Wenn man den Sieg erringen will, muss man bereit sein, alles zu opfern, selbst das, was einem am liebsten ist.
Ich bin ein Klingone. Wenn ich sterbe, werde ich in Sto-vo-kor sein. Dort werde ich mit meinen Vorfahren speisen, und wir werden über die Schlachten sprechen, die wir geschlagen haben.
Hintergrund & Bedeutung
In der Episode 'Der Komet' (Originaltitel: 'Genesis') der siebten Staffel von Star Trek: The Next Generation wird die Besatzung der Enterprise durch ein künstliches Virus in primitive Vorfahrenformen zurückverwandelt. Worf durchläuft dabei eine besonders gewalttätige Transformation in ein prädatorisches Wesen. Das Zitat fällt in einem Moment tiefer Reflexion über die eigene Sterblichkeit und die kulturelle Identität, während er mit den physischen und psychischen Belastungen seines klingonischen Erbes konfrontiert wird. Es unterstreicht seine Rolle als Brückenbauer zwischen der Föderationsdisziplin und den archaischen Traditionen seiner Heimatwelt Qo'noS, die ihn zeitlebens prägten.

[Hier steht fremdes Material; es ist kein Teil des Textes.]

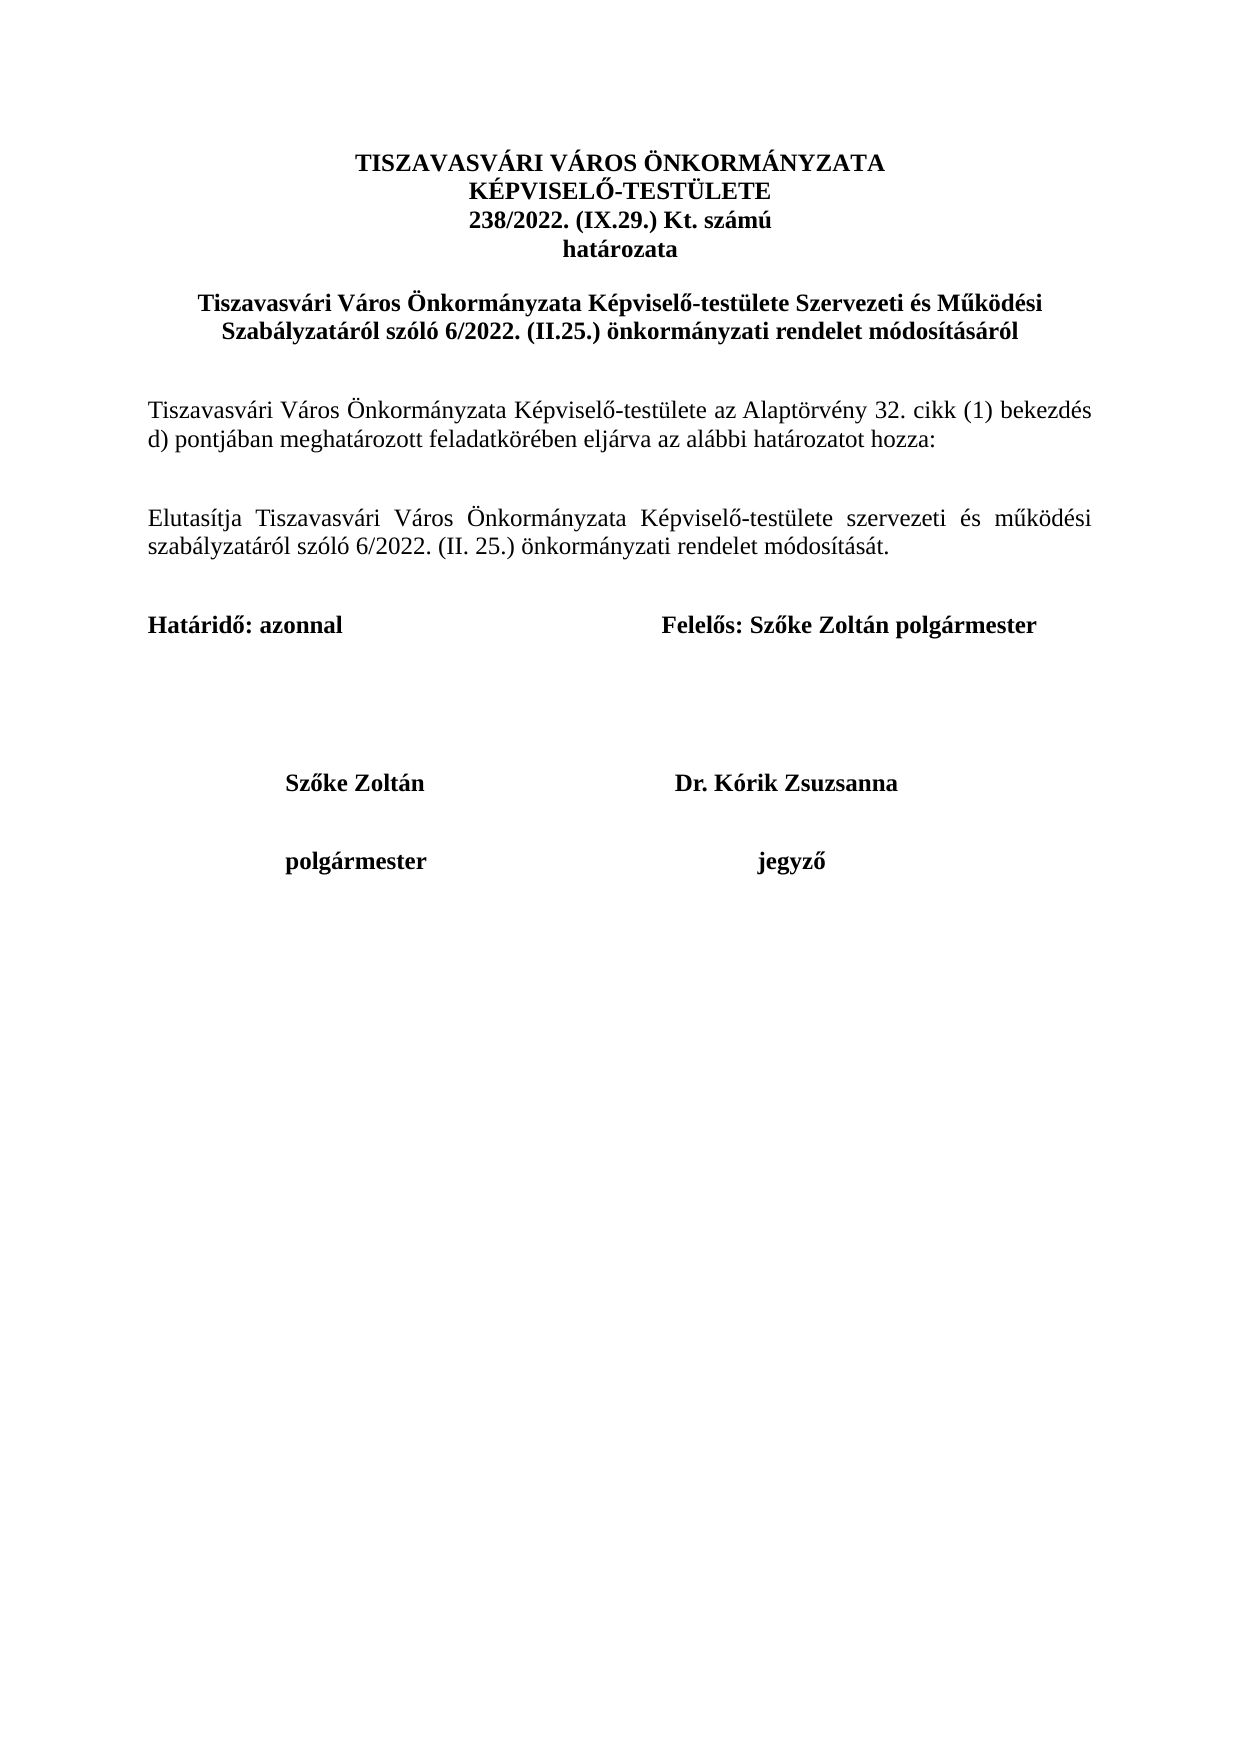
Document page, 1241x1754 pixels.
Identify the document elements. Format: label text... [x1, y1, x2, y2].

text Elutasítja Tiszavasvári Város Önkormányzata Képviselő-testülete szervezeti és működési szabályzatáról szóló 6/2022. (II. 25.) önkormányzati rendelet módosítását. [148, 503, 1093, 560]
text Képviselő-testülete [148, 176, 1093, 205]
text határozata [148, 234, 1093, 263]
text 238/2022. (IX.29.) Kt. számú [148, 205, 1093, 234]
text Szőke Zoltán Dr. Kórik Zsuzsanna [148, 768, 1093, 796]
text Határidő: azonnal Felelős: Szőke Zoltán polgármester [148, 610, 1093, 639]
text Tiszavasvári Város Önkormányzata [148, 148, 1093, 176]
text Tiszavasvári Város Önkormányzata Képviselő-testülete Szervezeti és Működési Szabályzatáról szóló 6/2022. (II.25.) önkormányzati rendelet módosításáról [148, 288, 1093, 345]
text polgármester jegyző [148, 846, 1093, 875]
text Tiszavasvári Város Önkormányzata Képviselő-testülete az Alaptörvény 32. cikk (1) bekezdés d) pontjában meghatározott feladatkörében eljárva az alábbi határozatot hozza: [148, 395, 1093, 453]
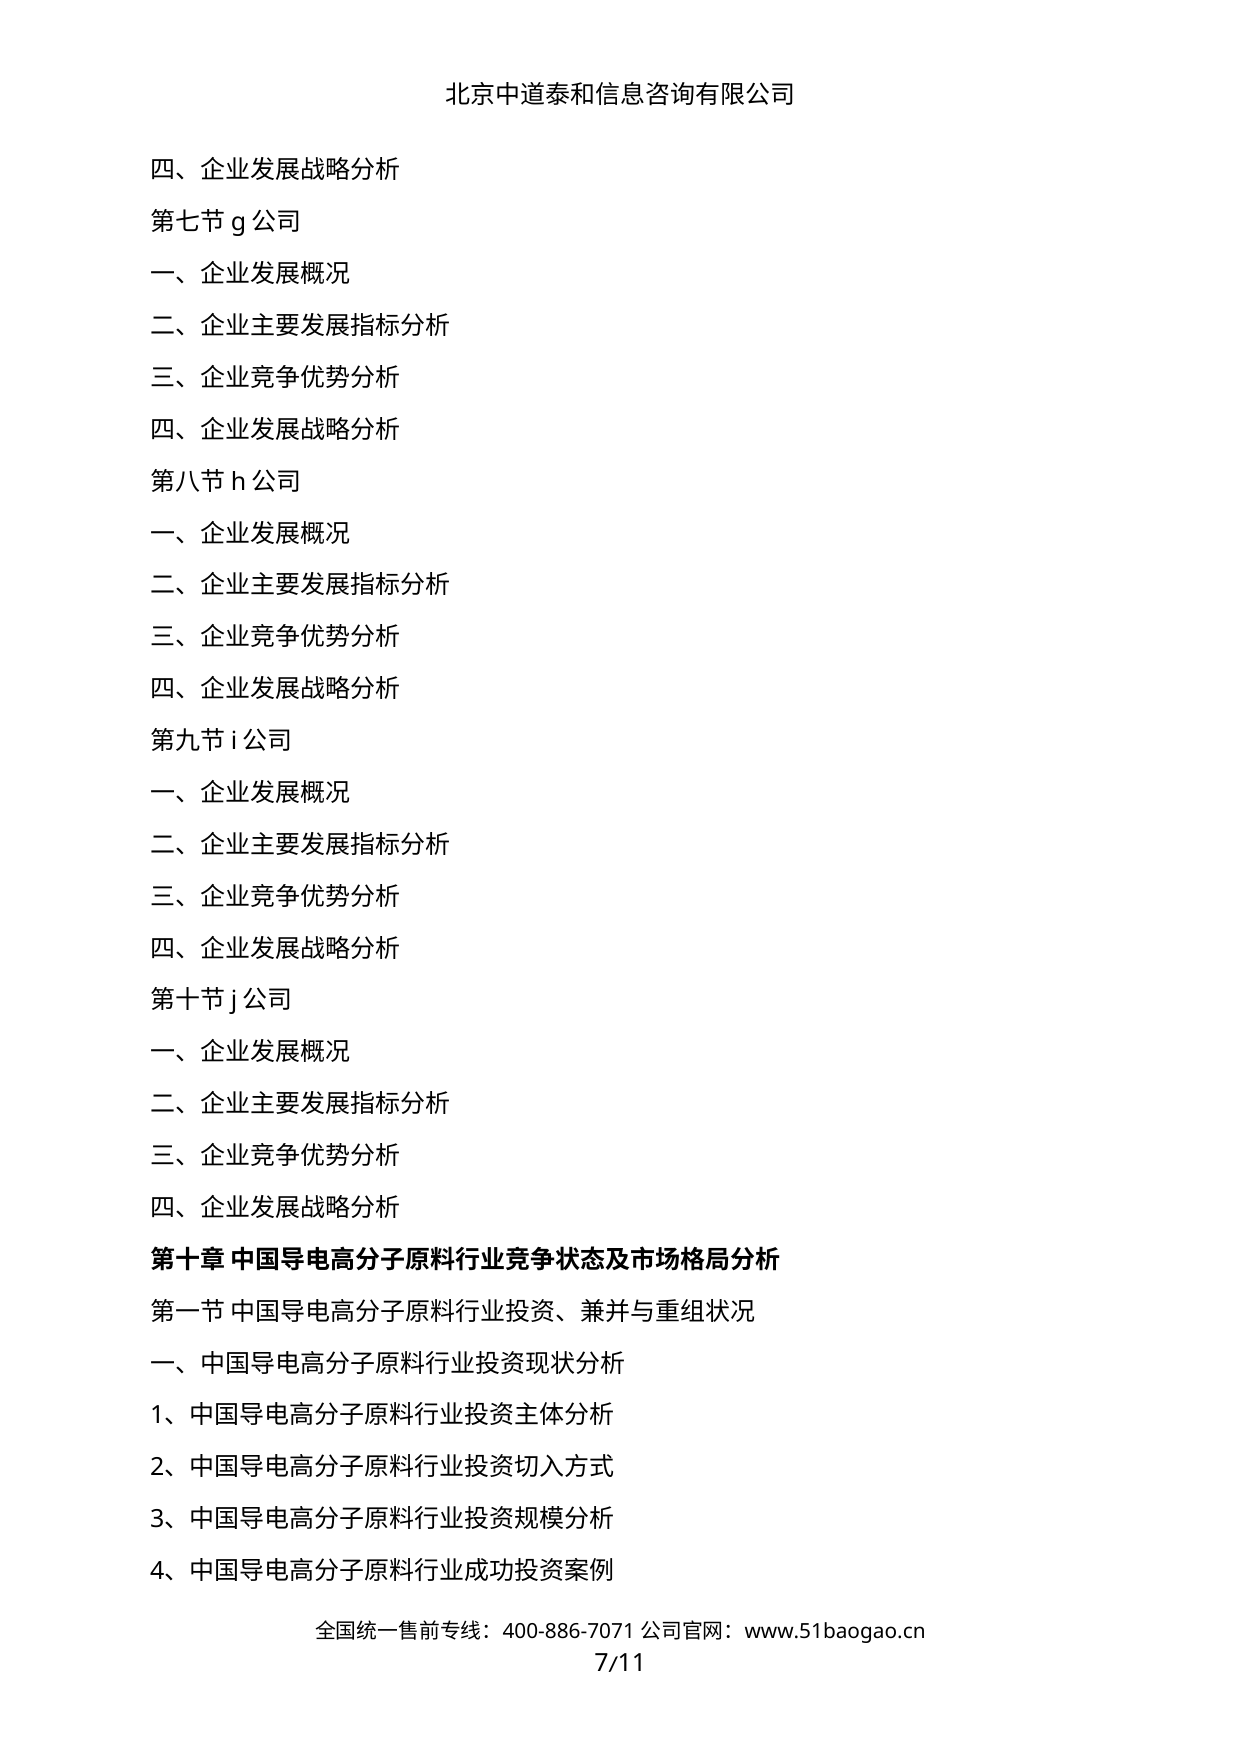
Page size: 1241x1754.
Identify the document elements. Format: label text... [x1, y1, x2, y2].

text 四、企业发展战略分析 [150, 150, 1090, 186]
text 一、企业发展概况 [150, 254, 1090, 290]
text 四、企业发展战略分析 [150, 669, 1090, 705]
text 四、企业发展战略分析 [150, 928, 1090, 964]
text 三、企业竞争优势分析 [150, 876, 1090, 912]
text 一、企业发展概况 [150, 772, 1090, 809]
text 1、中国导电高分子原料行业投资主体分析 [150, 1395, 1090, 1431]
text 第一节 中国导电高分子原料行业投资、兼并与重组状况 [150, 1291, 1090, 1327]
text 二、企业主要发展指标分析 [150, 565, 1090, 601]
text 一、中国导电高分子原料行业投资现状分析 [150, 1343, 1090, 1379]
text 4、中国导电高分子原料行业成功投资案例 [150, 1551, 1090, 1587]
text 三、企业竞争优势分析 [150, 357, 1090, 394]
text 第七节 g公司 [150, 202, 1090, 238]
text 三、企业竞争优势分析 [150, 1136, 1090, 1172]
text 二、企业主要发展指标分析 [150, 1084, 1090, 1120]
text 二、企业主要发展指标分析 [150, 824, 1090, 861]
text 三、企业竞争优势分析 [150, 617, 1090, 653]
text 四、企业发展战略分析 [150, 409, 1090, 446]
text 二、企业主要发展指标分析 [150, 306, 1090, 342]
text 第十节 j公司 [150, 980, 1090, 1016]
text 一、企业发展概况 [150, 513, 1090, 549]
text 第九节 i公司 [150, 721, 1090, 757]
text 第八节 h公司 [150, 461, 1090, 497]
text 第十章 中国导电高分子原料行业竞争状态及市场格局分析 [150, 1239, 1090, 1276]
text 四、企业发展战略分析 [150, 1187, 1090, 1224]
text 一、企业发展概况 [150, 1032, 1090, 1068]
text 3、中国导电高分子原料行业投资规模分析 [150, 1499, 1090, 1535]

Die Aussage artikuliert den unerschütterlichen Glauben an Sto-vo-kor, das klingonische Äquivalent zu Walhalla, in dem nur ehrenhaft gefallene Krieger Einzug halten. Für Worf ist der Tod kein Ende, sondern eine Heimkehr zu einer Gemeinschaft von Gleichgesinnten, definiert durch Kampfgeist und familiäre Ehre. Diese Überzeugung dient ihm als moralischer Kompass: Jede Handlung im Diesseits muss vor den Augen der Ahnen Bestand haben. Das Zitat verdeutlicht, dass für einen Klingonen die Erzählung über die Schlacht ebenso wichtig ist wie der Sieg selbst, da der Austausch von Heldentaten die soziale Kohärenz über den Tod hinaus sichert.
In der Popkultur wird diese Passage oft als Inbegriff der klingonischen Philosophie rezipiert und dient Fans als Ausdruck für Standhaftigkeit angesichts des Unvermeidlichen. Über den Science-Fiction-Kontext hinaus findet das Zitat Anwendung in Diskussionen über spirituelle Kriegerethik und die Bedeutung von Ahnenkulten. Es wird häufig herangezogen, um den Kontrast zwischen einer säkularen, technokratischen Gesellschaft und einem tief verwurzelten, mythologischen Weltbild darzustellen. Die zeitlose Faszination liegt in der kompromisslosen Akzeptanz der Endlichkeit, gepaart mit der Hoffnung auf eine ewige Anerkennung der eigenen Lebensleistung.